Deep Research workflow scans 50+ papers via searchPapers on 'MEMS calibration', producing structured report with citationGraph-clustered methods from Shin (2005) to El-Sheimy (2020). DeepScan applies 7-step CoVe verification to LSTM claims in Jiang et al. (2018), checkpointing Python-simulated error reduction. Theorizer generates novel bias models by fusing Wahba (1965) least-squares with Yoo et al. (2011) filters.

Try Doxa for MEMS Inertial Sensor Calibration Research

Frequently Asked Questions

What defines MEMS Inertial Sensor Calibration?

It involves estimating biases, scale factors, and misalignments in MEMS accelerometers/gyros using least-squares (Wahba, 1965), filters (Yoo et al., 2011), and neural networks (Jiang et al., 2018).

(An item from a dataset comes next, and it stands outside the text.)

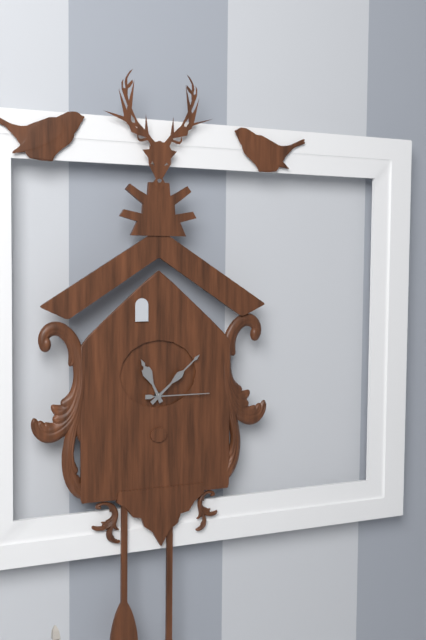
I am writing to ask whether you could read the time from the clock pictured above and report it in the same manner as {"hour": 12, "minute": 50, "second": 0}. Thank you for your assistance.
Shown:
{"hour": 11, "minute": 8, "second": 15}
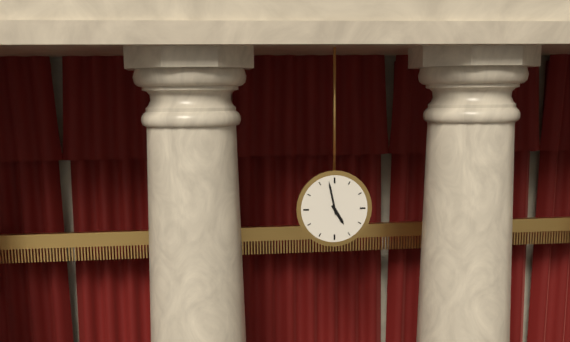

What are core calibration methods?

Methods include gain-scheduled complementary filters (Yoo et al., 2011), LSTM de-noising (Jiang et al., 2018), and multi-IMU fusion (Bancroft and Lachapelle, 2011).

What are key papers?

Foundational: Wahba (1965; 1099 citations), Shin (2005; 382 citations). Recent: El-Sheimy and Youssef (2020; 297 citations), Jiang et al. (2018; 113 citations).

What open problems exist?

Real-time nonlinearity compensation under dynamics (Filippeschi et al., 2017) and computational efficiency for wearables (Valenti et al., 2015) remain unsolved.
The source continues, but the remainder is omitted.